* DATASET CONTENT *
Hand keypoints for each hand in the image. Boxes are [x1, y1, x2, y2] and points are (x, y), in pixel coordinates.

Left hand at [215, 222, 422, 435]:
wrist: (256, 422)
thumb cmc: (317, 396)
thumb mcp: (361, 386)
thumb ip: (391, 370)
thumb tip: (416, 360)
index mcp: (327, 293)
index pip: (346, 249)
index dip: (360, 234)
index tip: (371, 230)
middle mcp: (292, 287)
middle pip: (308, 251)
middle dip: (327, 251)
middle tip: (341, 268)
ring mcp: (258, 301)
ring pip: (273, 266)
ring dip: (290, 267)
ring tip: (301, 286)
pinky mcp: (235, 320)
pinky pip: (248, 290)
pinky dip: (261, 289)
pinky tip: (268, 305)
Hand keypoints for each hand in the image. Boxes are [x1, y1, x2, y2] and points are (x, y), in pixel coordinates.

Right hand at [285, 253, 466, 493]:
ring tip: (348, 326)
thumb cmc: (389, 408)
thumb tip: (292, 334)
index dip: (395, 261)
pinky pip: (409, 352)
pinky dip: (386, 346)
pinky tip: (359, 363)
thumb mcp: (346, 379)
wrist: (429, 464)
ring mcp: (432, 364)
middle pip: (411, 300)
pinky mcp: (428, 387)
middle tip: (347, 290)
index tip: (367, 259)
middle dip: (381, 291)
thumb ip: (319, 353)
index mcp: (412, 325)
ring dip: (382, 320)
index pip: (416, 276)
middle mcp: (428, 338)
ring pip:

...

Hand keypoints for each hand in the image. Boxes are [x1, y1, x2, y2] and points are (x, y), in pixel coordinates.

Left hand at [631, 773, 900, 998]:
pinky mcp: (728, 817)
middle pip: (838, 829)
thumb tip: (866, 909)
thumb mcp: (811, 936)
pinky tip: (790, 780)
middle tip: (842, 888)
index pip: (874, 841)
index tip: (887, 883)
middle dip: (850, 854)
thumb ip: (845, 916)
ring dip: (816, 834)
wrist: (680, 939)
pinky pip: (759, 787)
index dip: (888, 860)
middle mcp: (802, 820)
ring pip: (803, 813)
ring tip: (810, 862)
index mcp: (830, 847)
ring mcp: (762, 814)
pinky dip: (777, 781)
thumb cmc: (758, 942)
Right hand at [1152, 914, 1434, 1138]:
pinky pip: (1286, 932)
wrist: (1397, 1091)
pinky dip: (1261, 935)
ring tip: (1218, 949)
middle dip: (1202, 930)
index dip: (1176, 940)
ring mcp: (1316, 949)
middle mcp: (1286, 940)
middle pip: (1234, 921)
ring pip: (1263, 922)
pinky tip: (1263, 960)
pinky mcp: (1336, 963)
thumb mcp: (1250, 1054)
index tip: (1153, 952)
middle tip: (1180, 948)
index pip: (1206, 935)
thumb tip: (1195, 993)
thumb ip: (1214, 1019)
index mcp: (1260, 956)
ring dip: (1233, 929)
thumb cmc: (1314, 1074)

* WHAT YOU HAVE TO DO *
With the string "hand" as the key, filter the data above and show the lines that match.

* SOLUTION TO THE EXERCISE *
Hand keypoints for each hand in the image. Boxes are [x1, y1, x2, y2] and points are (x, y), in pixel coordinates.
Left hand at [215, 222, 422, 435]:
Hand keypoints for each hand in the image. Boxes are [x1, y1, x2, y2] and points are (x, y), in pixel coordinates.
Right hand at [285, 253, 466, 493]:
Hand keypoints for each hand in the image. Boxes are [x1, y1, x2, y2] and points are (x, y), in pixel coordinates.
Left hand at [631, 773, 900, 998]:
Right hand at [1152, 914, 1434, 1138]:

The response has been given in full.